(Entries shown begins)

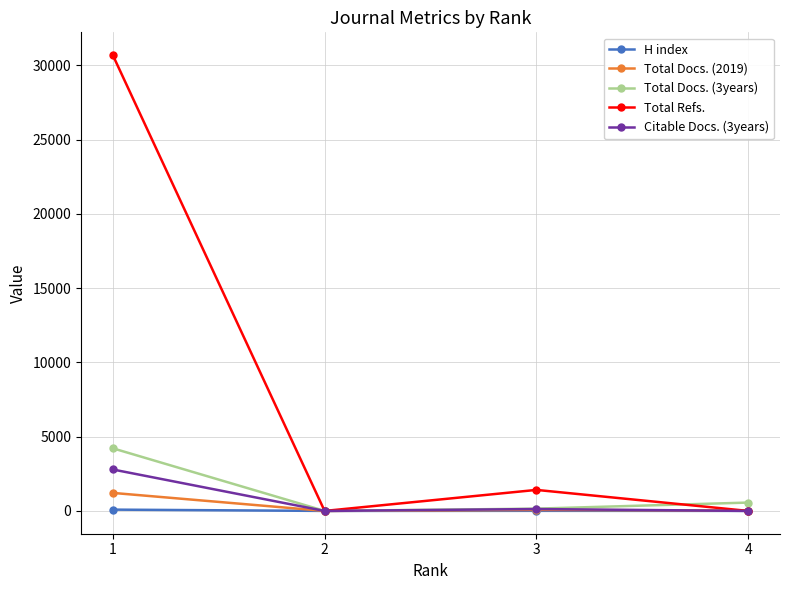

True or false: Citable Docs. (3years) has more than 1 interior local peaks.

False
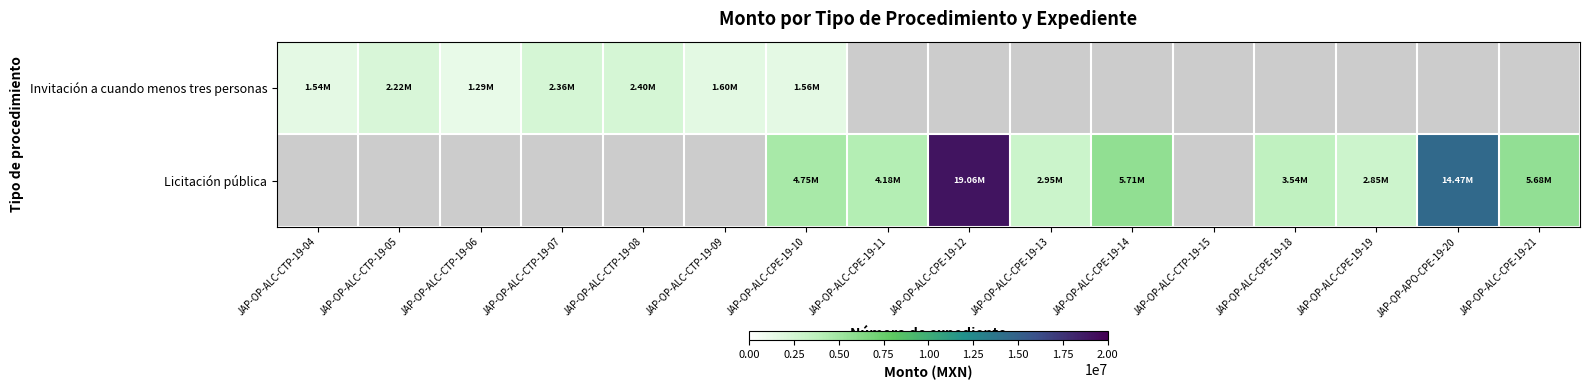

Between JAP-OP-ALC-CTP-19-04 and JAP-OP-ALC-CPE-19-14, which is larger?

JAP-OP-ALC-CPE-19-14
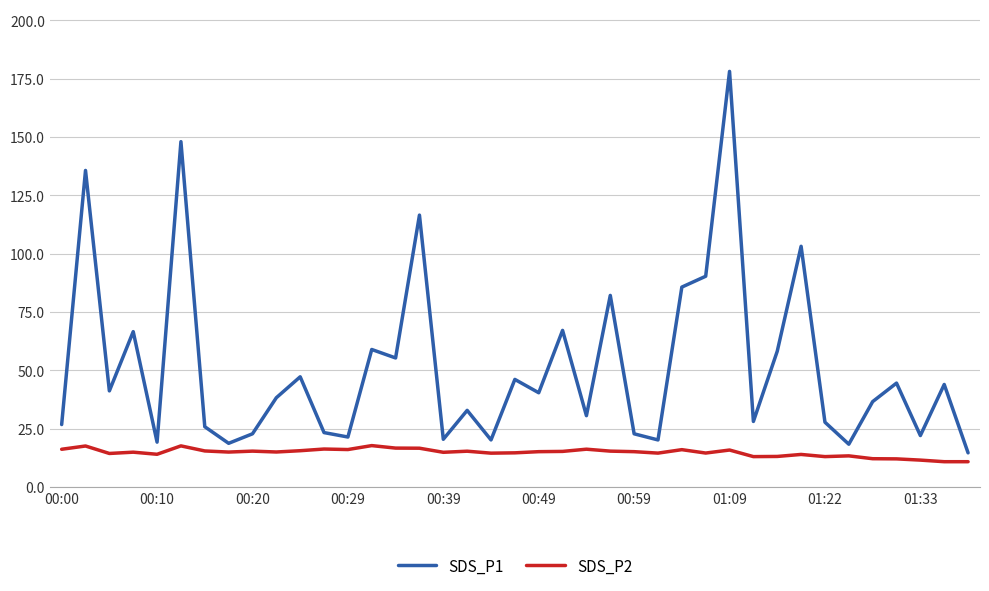

Which series has the largest total across all categories?

SDS_P1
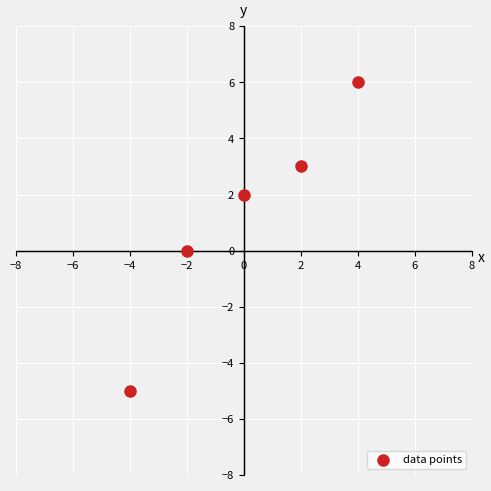

What is the range of X values (max minus min)?

8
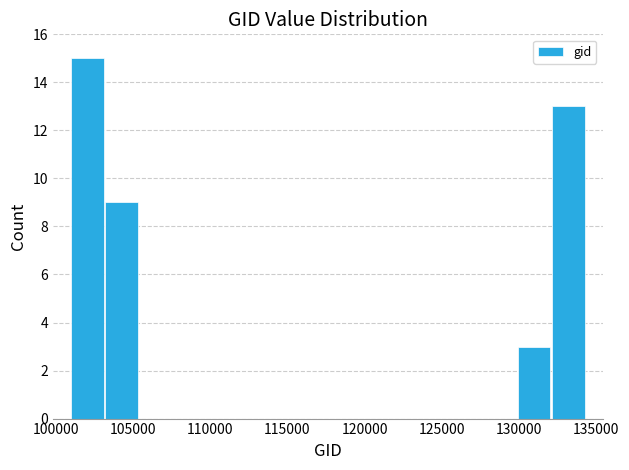

Over which range of the x-axis is the bar tallest?

101000 to 103000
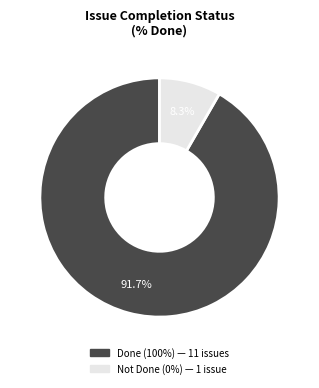

Count the number of slices in the pie.

2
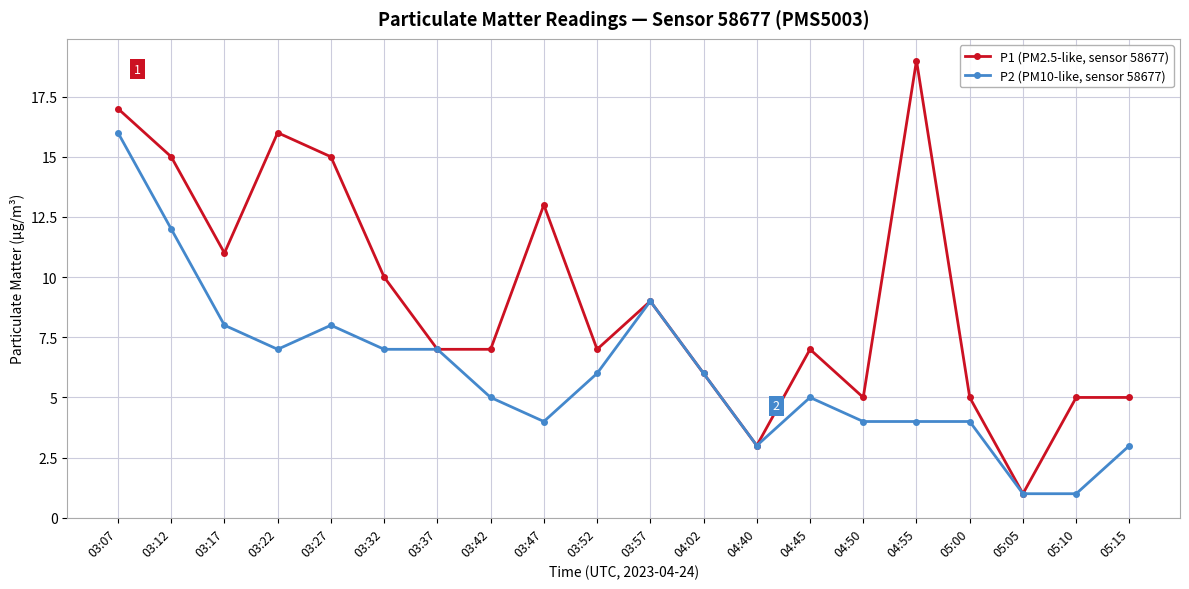

Where does the P1 (PM2.5-like, sensor 58677) series first go above 7?

03:07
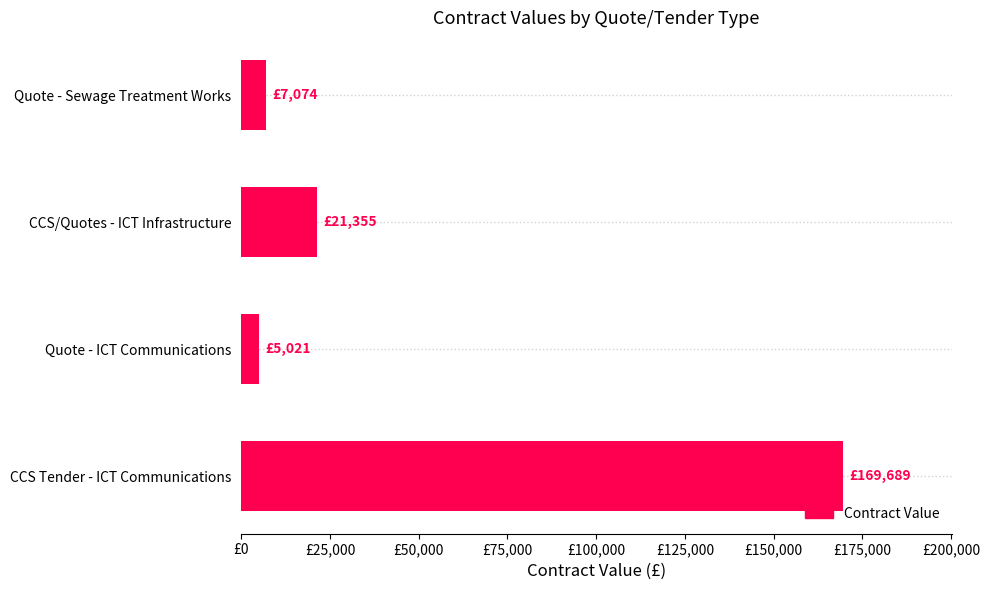

At which category does the chart reach its peak across all series?

CCS Tender - ICT Communications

(Entries shown ends)

• Written task
Repeat everything in the listing from the line containing "Over which range" down through the end of the listing, including both ends, and leave the pictures out of your answer.

• Answer for this exercise
Over which range of the x-axis is the bar tallest?

101000 to 103000

Count the number of slices in the pie.

2

Where does the P1 (PM2.5-like, sensor 58677) series first go above 7?

03:07

At which category does the chart reach its peak across all series?

CCS Tender - ICT Communications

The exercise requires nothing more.